I made this cake back in the 70's for my nephew, Charlie (TC-Tough Charlie), when he turned five years old. What a spectacular event. We served his favorite foods and the cake, which was frosted to resemble Big Bird's face. We played 'pin the tail on Big Bird', a game I designed. We found a stuffed Big Bird in a fireman's suit, a profession which fascinated Charlie at the time. We all had a terrific time and the cake was delicious! Decorating the cake with frosting to resemble feathers was a challenge for a beginner and it took me an entire day, but it was so much fun. The results were rewarding, and Charlie loved it. To make the same Big Bird, you would need the original or similar cake pan. However, as noted below, it would be fairly easy to use other cake pans and shape the cake yourself. This cake makes a delicious presentation in any shape or form for any special event with a large gathering.

Ingredients

Big Bird Cake Recipe Photo    Cake
  • 4 cups sifted all-purpose flour
  • 2 teaspoons baking powder
  • 1 teaspoon salt
  • 1/2 teaspoon mace (see notes below)
  • 2 cups butter, preferably unsalted, room temperature
  • 1 tablespoon vanilla
  • 2-1/4 cups granulated sugar
  • 8 large eggs, room temperature
  • 1/2 cup milk, room temperature
   Frosting
  • 1/2 cup butter, preferably unsalted, room temperature
  • 1/2 cup solid shortening, preferably non-hydrogenated (see notes below)
  • 1-1/2 teaspoon vanilla
  • 5 cups confectioners' sugar
  • 2 tablespoons milk
  • Food coloring, as desired

To make the cake, preheat oven to 300° F. Grease and flour a Big Bird cake pan, or four 9-inch round layer cake pans, or two 13x9x2-inch cake pans. Sift together the flour, baking powder, salt and mace. Cream butter and vanilla. Gradually add sugar, beating until fluffy. Add eggs, one at a time, beating until light and fluffy. Add flour mixture, alternating with milk, mixing only until smooth. Pour into prepared pans. Bake for 50-60 minutes. (If baking in several pans, increase temperature to 350° F and decrease time to approximately 30 minutes for 9-inch layer cake pans or 35 minutes for 13x9x2-inch cake pans.) Cool for 20 minutes in pans. Remove cakes from pans and cool completely on racks.

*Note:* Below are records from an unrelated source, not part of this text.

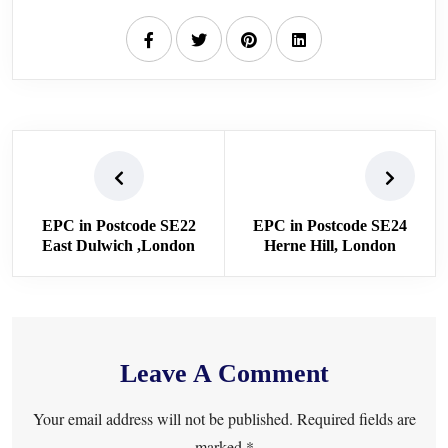
EPC in Postcode SE22
EPC in Postcode SE24
East Dulwich ,London
Herne Hill, London
Leave A Comment
Your email address will not be published. Required fields are
marked *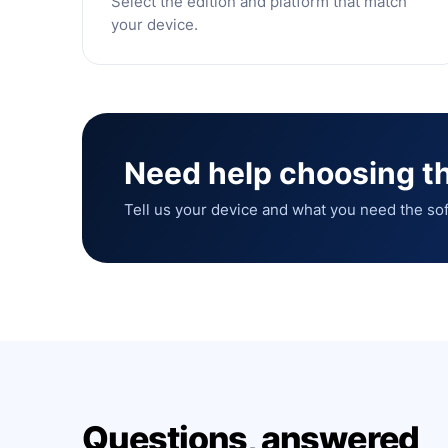
Select the edition and platform that match
your device.
Need help choosing th
Tell us your device and what you need the sof
Questions, answered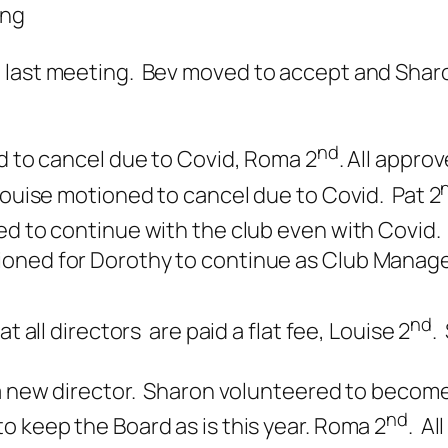
ing
e last meeting. Bev moved to accept and Shar
nd
d to cancel due to Covid, Roma 2
. All approv
Louise motioned to cancel due to Covid. Pat 2
d to continue with the club even with Covid.
ned for Dorothy to continue as Club Manager
nd
 all directors are paid a flat fee, Louise 2
.
a new director. Sharon volunteered to become 
nd
 keep the Board as is this year. Roma 2
. Al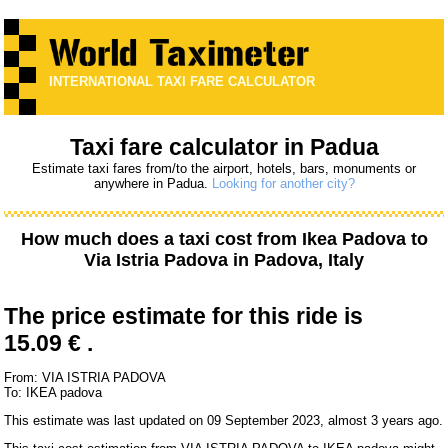
INTERNATIONAL TAXI FARE CALCULATOR
Taxi fare calculator in Padua
Estimate taxi fares from/to the airport, hotels, bars, monuments or
anywhere in Padua.
Looking for another city?
How much does a taxi cost from
Ikea Padova
to
Via Istria Padova
in Padova, Italy
The price estimate for this ride is
15.09 € .
From: VIA ISTRIA PADOVA
To: IKEA padova
This estimate was last updated on 09 September 2023, almost 3 years ago.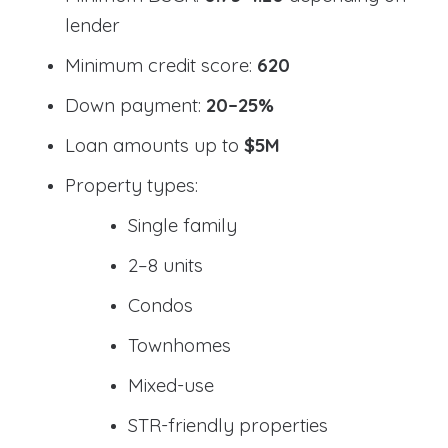
lender
Minimum credit score:
620
Down payment:
20–25%
Loan amounts up to
$5M
Property types:
Single family
2–8 units
Condos
Townhomes
Mixed-use
STR-friendly properties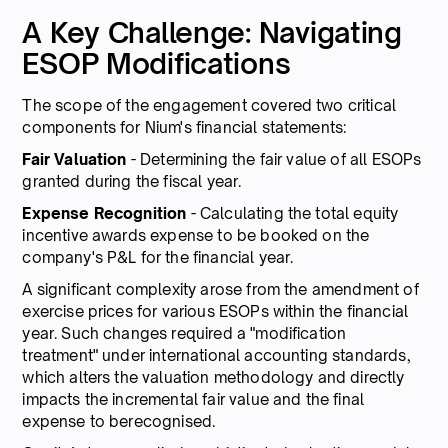
A Key Challenge: Navigating
ESOP Modifications
The scope of the engagement covered two critical
components for Nium's financial statements:
Fair Valuation
- Determining the fair value of all ESOPs
granted during the fiscal year.
Expense Recognition
- Calculating the total equity
incentive awards expense to be booked on the
company's P&L for the financial year.
A significant complexity arose from the amendment of
exercise prices for various ESOPs within the financial
year. Such changes required a "modification
treatment" under international accounting standards,
which alters the valuation methodology and directly
impacts the incremental fair value and the final
expense to berecognised.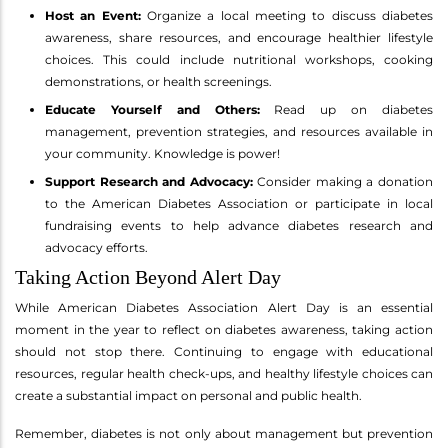
Host an Event:
Organize a local meeting to discuss diabetes
awareness, share resources, and encourage healthier lifestyle
choices. This could include nutritional workshops, cooking
demonstrations, or health screenings.
Educate Yourself and Others:
Read up on diabetes
management, prevention strategies, and resources available in
your community. Knowledge is power!
Support Research and Advocacy:
Consider making a donation
to the American Diabetes Association or participate in local
fundraising events to help advance diabetes research and
advocacy efforts.
Taking Action Beyond Alert Day
While American Diabetes Association Alert Day is an essential
moment in the year to reflect on diabetes awareness, taking action
should not stop there. Continuing to engage with educational
resources, regular health check-ups, and healthy lifestyle choices can
create a substantial impact on personal and public health.
Remember, diabetes is not only about management but prevention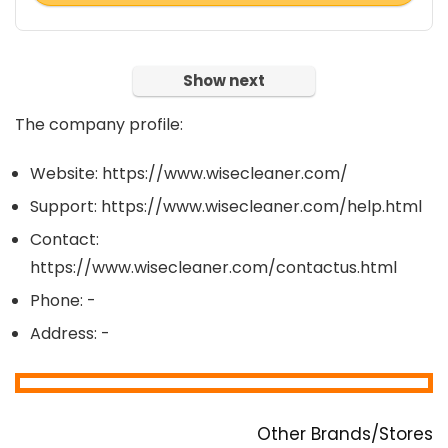
Show next
The company profile:
Website: https://www.wisecleaner.com/
Support: https://www.wisecleaner.com/help.html
Contact:
https://www.wisecleaner.com/contactus.html
Phone: -
Address: -
Other Brands/Stores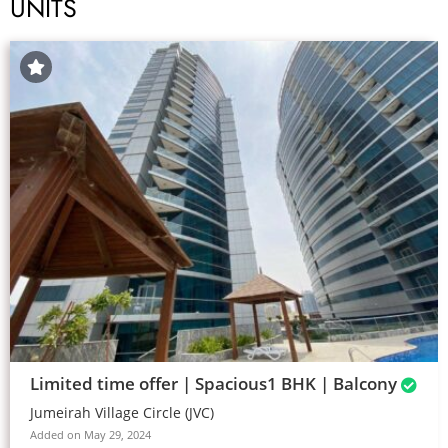
UNITS
Limited time offer | Spacious1 BHK | Balcony
Jumeirah Village Circle (JVC)
Added on May 29, 2024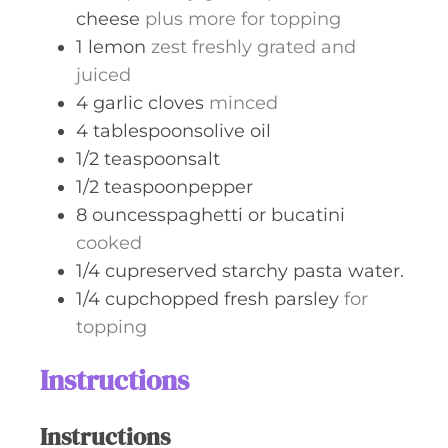
cheese
plus more for topping
1
lemon
zest freshly grated and
juiced
4
garlic cloves
minced
4
tablespoonsolive oil
1/2
teaspoonsalt
1/2
teaspoonpepper
8
ouncesspaghetti or bucatini
cooked
1/4
cupreserved starchy pasta water.
1/4
cupchopped fresh parsley
for
topping
Instructions
Instructions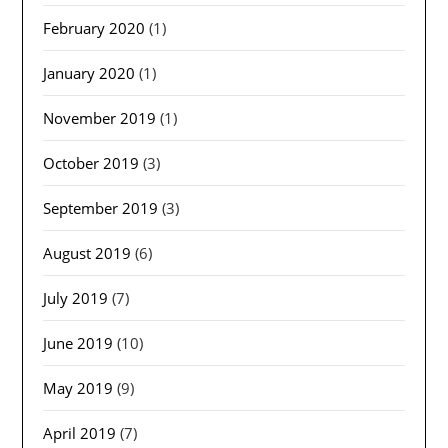
February 2020
(1)
January 2020
(1)
November 2019
(1)
October 2019
(3)
September 2019
(3)
August 2019
(6)
July 2019
(7)
June 2019
(10)
May 2019
(9)
April 2019
(7)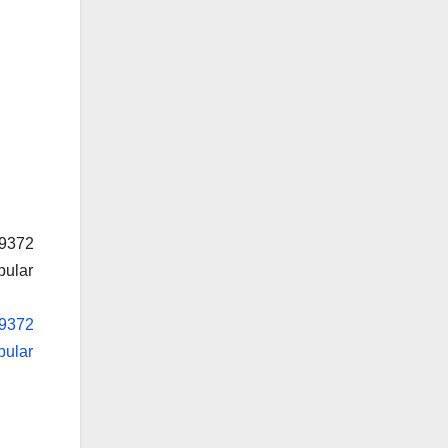
19372
pular
19372
pular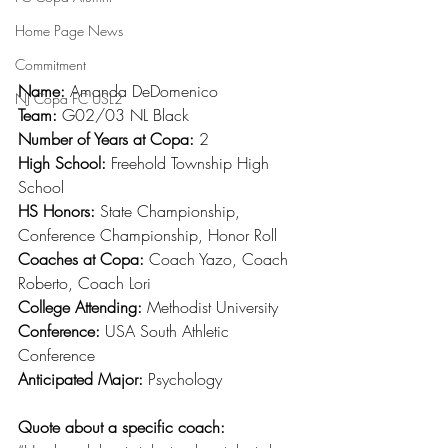
Home Page News
Commitment
Name: 
Amanda DeDomenico
NJ Copa FC USL2
Team: 
G02/03 NL Black
Number of Years at Copa: 
2
High School: 
Freehold Township High 
School
HS Honors: 
State Championship, 
Conference Championship, Honor Roll
Coaches at Copa: 
Coach Yazo, Coach 
Roberto, Coach Lori
College Attending: 
Methodist University
Conference: 
USA South Athletic 
Conference
Anticipated Major: 
Psychology
Quote about a specific coach: 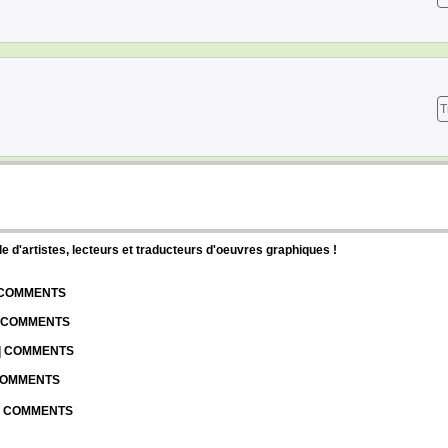
T
d'artistes, lecteurs et traducteurs d'oeuvres graphiques !
| COMMENTS
| COMMENTS
 | COMMENTS
 COMMENTS
 | COMMENTS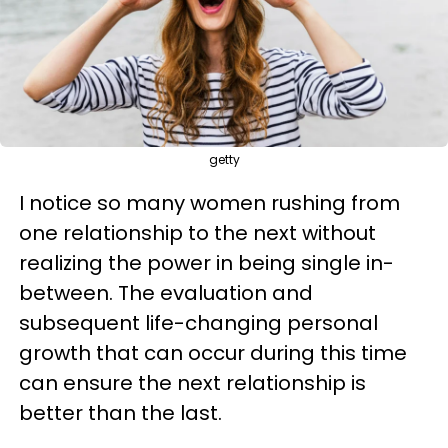
getty
I notice so many women rushing from
one relationship to the next without
realizing the power in being single in-
between. The evaluation and
subsequent life-changing personal
growth that can occur during this time
can ensure the next relationship is
better than the last.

Meanwhile, make the frosting. Cream butter and shortening with mixer. Add vanilla. Gradually add sugar, 1 cup at a time, beating on medium speed. Scrape side. Frosting will appear stiff. Add milk and beat at high speed until light and fluffy. Frost cooled cake. (Can double recipe for extra cake layers, adding milk gradually until light and fluffy. Extra cakes can be frozen for later use, frosted or not. Wrap first in two layers of plastic wrap, then one layer of aluminum foil.)

Notes: Mace adds a hint of flavor to the cake, but it can be omitted. The shortening in the frosting can be replaced with an aditional 1/2 cup butter. If you have a little too much batter for whichever pans you use, make some cupcakes using paper liners in a muffin tin. They can be frozen for later, or use them to hold the appropriate number of candles and arrange them around the main cake (see photo).